A warning has been fired at Chancellor of the Exchequer Jeremy Hunt that many more pubs could close unless he cuts alcohol duty in the forthcoming Budget in March.

The comments were made in a letter to Hunt from breweries including Asahi, Budweiser and Greene King, who want a 5% cut in duty in order to help save their beer brands and help publicans.

According to the British Beer and Pub Association, as many as 750 pubs could close by the end of the first half of 2024, if no action is taken by HM Treasury to relieve ever-rising costs.

In 2023, more than 500 pubs closed, and the sector is now keen to cut duty on beer and other alcohol, alongside a reduction in VAT on non-alcoholic drinks and food, as well as capping the business rates multiplier.

Blind eye

In the letter to Hunt, they said: “No government should turn a blind eye to the erosion of such an integral economic and cultural asset.

“By underpinning a successful and thriving beer and pub sector, we will provide you the short cut to achieving genuine Levelling Up in every corner of the country.

The group also highlighted that high energy bills, the third-highest beer duty in Europe, and no VAT relief for the on-trade was putting pressure on UK pubs and forcing closures.

“The Spring Budget could help ensure that the Great British beer and pub sector can help contribute to wider growth and prosperity for the local high street and the wider national economy”, they said.


It comes as the WSTA has also put forward a collection of Budget asks to the Treasury, as the alcohol industry grapples with its biggest shift in duty in more than half-a-century.

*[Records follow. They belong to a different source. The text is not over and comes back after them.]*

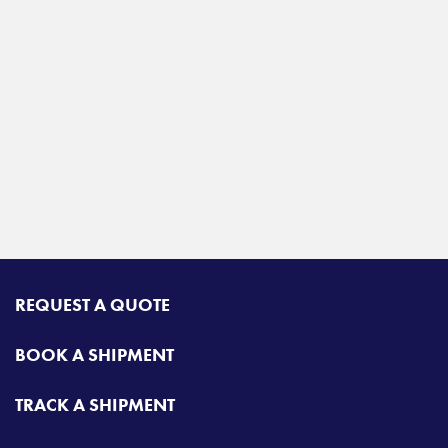
REQUEST A QUOTE
BOOK A SHIPMENT
TRACK A SHIPMENT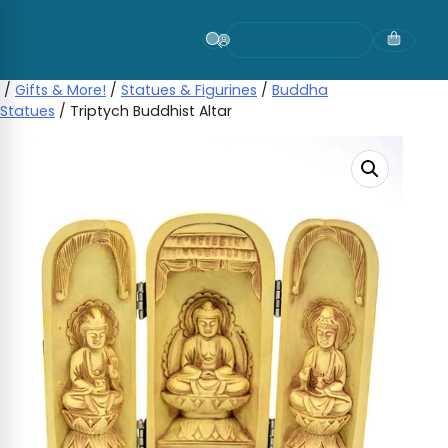
Skip
to
content
/
Gifts & More!
/
Statues & Figurines
/
Buddha
Statues
/ Triptych Buddhist Altar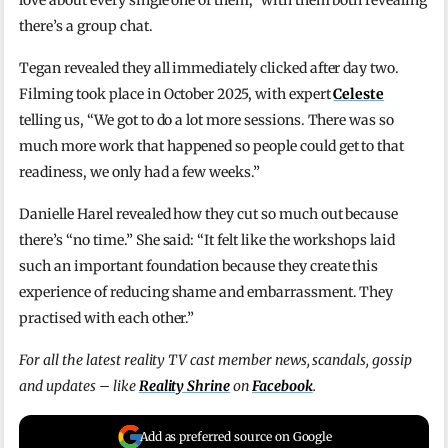
love about every single one of them,” with them both revealing
there’s a group chat.
Tegan revealed they all immediately clicked after day two.
Filming took place in October 2025, with expert
Celeste
telling us, “We got to do a lot more sessions. There was so
much more work that happened so people could get to that
readiness, we only had a few weeks.”
Danielle Harel revealed how they cut so much out because
there’s “no time.” She said: “It felt like the workshops laid
such an important foundation because they create this
experience of reducing shame and embarrassment. They
practised with each other.”
For all the latest reality TV cast member news, scandals, gossip
and updates – like
Reality Shrine
on
Facebook
.
Add as preferred source on Google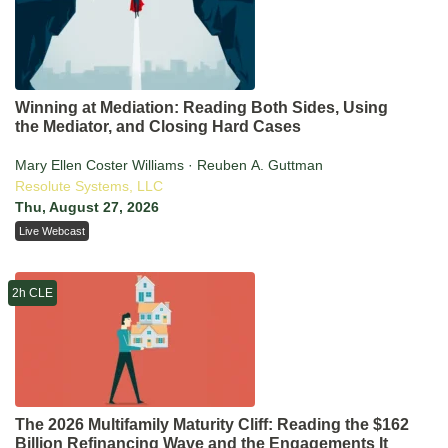
Winning at Mediation: Reading Both Sides, Using
the Mediator, and Closing Hard Cases
Mary Ellen Coster Williams · Reuben A. Guttman
Resolute Systems, LLC
Thu, August 27, 2026
Live Webcast
2h CLE
The 2026 Multifamily Maturity Cliff: Reading the $162
Billion Refinancing Wave and the Engagements It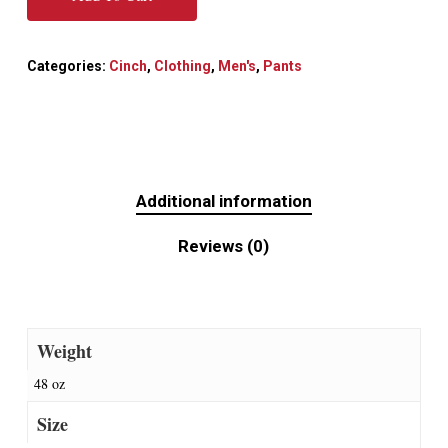
Categories:
Cinch
,
Clothing
,
Men's
,
Pants
Additional information
Reviews (0)
Weight
48 oz
Size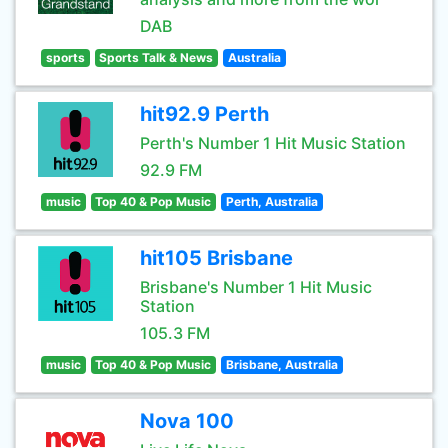
DAB
sports
Sports Talk & News
Australia
hit92.9 Perth
Perth's Number 1 Hit Music Station
92.9 FM
music
Top 40 & Pop Music
Perth, Australia
hit105 Brisbane
Brisbane's Number 1 Hit Music
Station
105.3 FM
music
Top 40 & Pop Music
Brisbane, Australia
Nova 100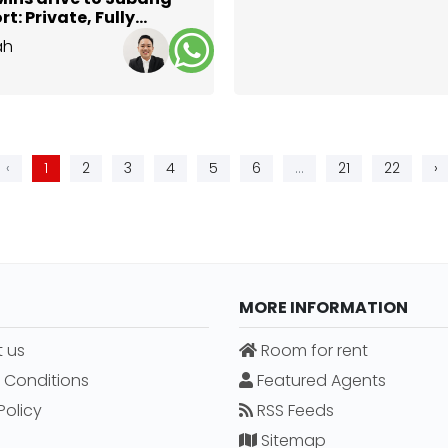
rt: Private, Fully
ished Studio @ DK
ah
an
Selangor
‹
1
2
3
4
5
6
...
21
22
›
MORE INFORMATION
 us
Room for rent
 Conditions
Featured Agents
Policy
RSS Feeds
Sitemap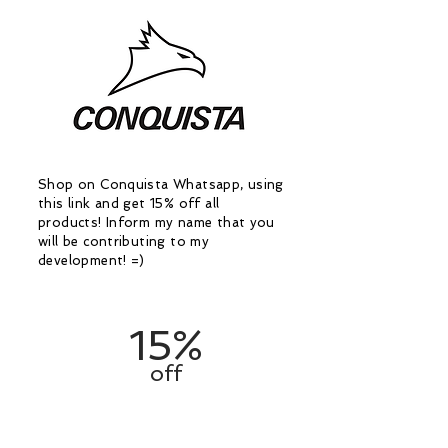
Shop on Conquista Whatsapp, using
this link and get 15% off all
products! Inform my name that you
will be contributing to my
development! =)
15%
off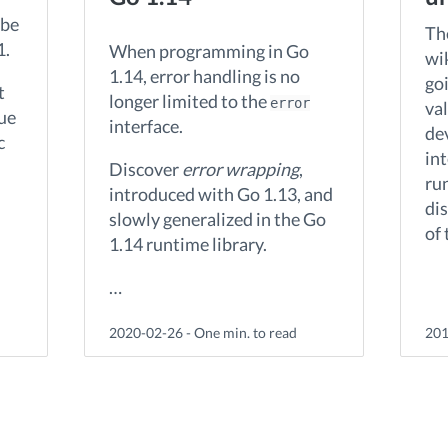
 be
The
1.
When programming in Go
wi
1.14, error handling is no
goi
t
longer limited to the
error
va
due
interface.
de
c
in
Discover
error wrapping
,
run
introduced with Go 1.13, and
di
slowly generalized in the Go
of
1.14 runtime library.
…
2020-02-26 - One min. to read
201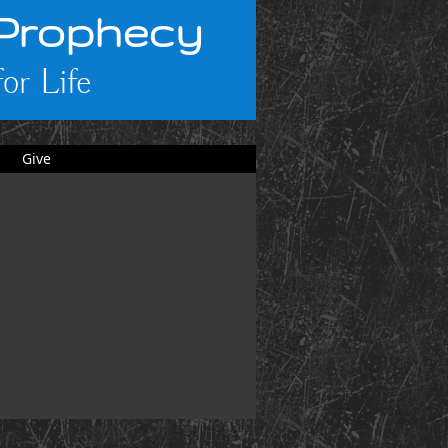
 Prophecy
or Life
Give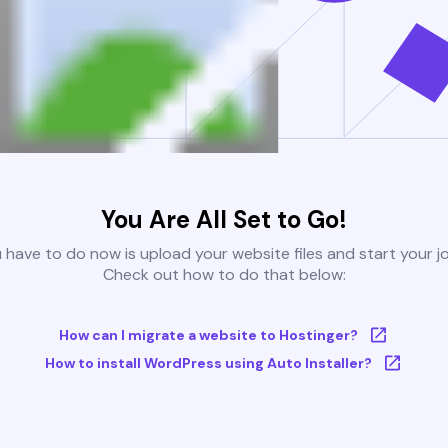
You Are All Set to Go!
u have to do now is upload your website files and start your j
Check out how to do that below:
How can I migrate a website to Hostinger?
How to install WordPress using Auto Installer?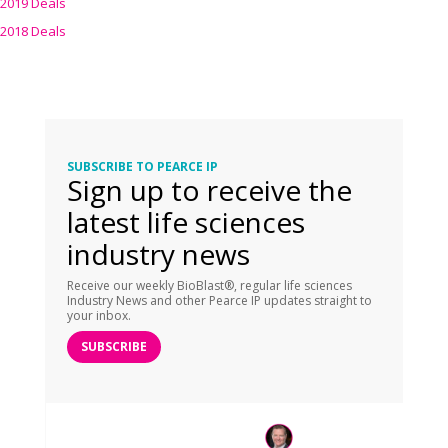
2019 Deals
2018 Deals
SUBSCRIBE TO PEARCE IP
Sign up to receive the
latest life sciences
industry news
Receive our weekly BioBlast®, regular life sciences
Industry News and other Pearce IP updates straight to
your inbox.
SUBSCRIBE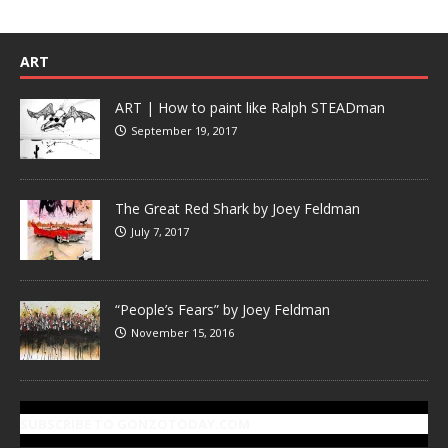
ART
ART | How to paint like Ralph STEADman
September 19, 2017
The Great Red Shark by Joey Feldman
July 7, 2017
“People’s Fears” by Joey Feldman
November 15, 2016
SUBSCRIBE TO GONZOTODAY.COM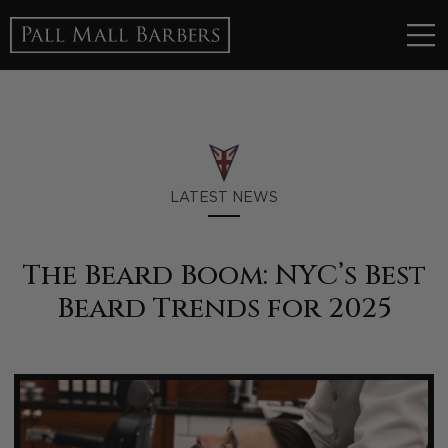
LATEST NEWS
The Beard Boom: NYC’s Best
Beard Trends for 2025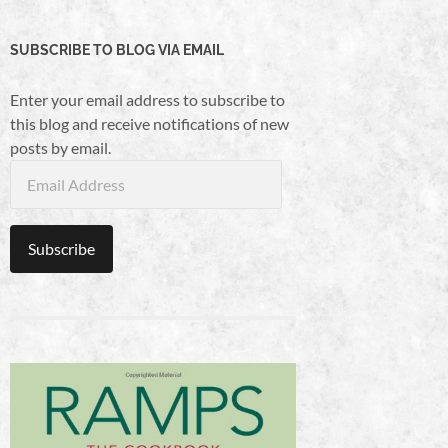
SUBSCRIBE TO BLOG VIA EMAIL
Enter your email address to subscribe to
this blog and receive notifications of new
posts by email.
Email
Address
Subscribe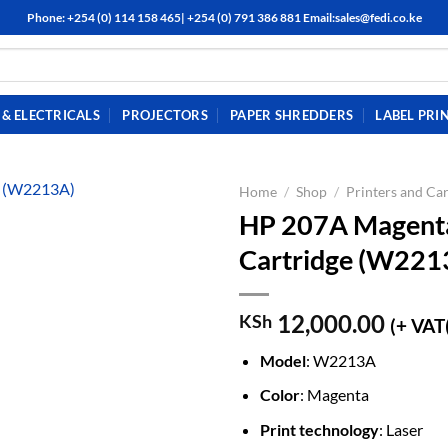
Phone: +254 (0) 114 158 465| +254 (0) 791 386 881 Email:sales@fedi.co.ke
& ELECTRICALS
PROJECTORS
PAPER SHREDDERS
LABEL PRI
Home
/
Shop
/
Printers and Car
HP 207A Magenta 
Cartridge (W221
12,000.00
KSh
(+ VAT
Model
: W2213A
Color
: Magenta
Print technology
: Laser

The trade body is calling on Chancellor of the Exchequer to announce a duty cut in alcohol following last year’s reclassification based on ABV and changes in duty which has resulted in the UK having some of the world’s highest wine and spirit duty rates.

As a result of the move to higher rates, the WSTA said this month’s surprise rise in inflation to 4% was due to an increase in tax on alcohol, as well as less revenue for the Treasury from falling sales — a scenario the association had warned could occur.

In response to those figures, chief executive of the WSTA, Miles Beale, highlighted how alcohol inflation was three times the rate of a year ago and said “if the government is serious about taking measures to cut inflation the simple answer is to cut alcohol excise duty at the next Budget.”

In January last year alcohol inflation was 3.5%. But it’s now almost trebled, with spirits at 8.9%, wine at 7.8% and fortified wine sitting at 18.7%.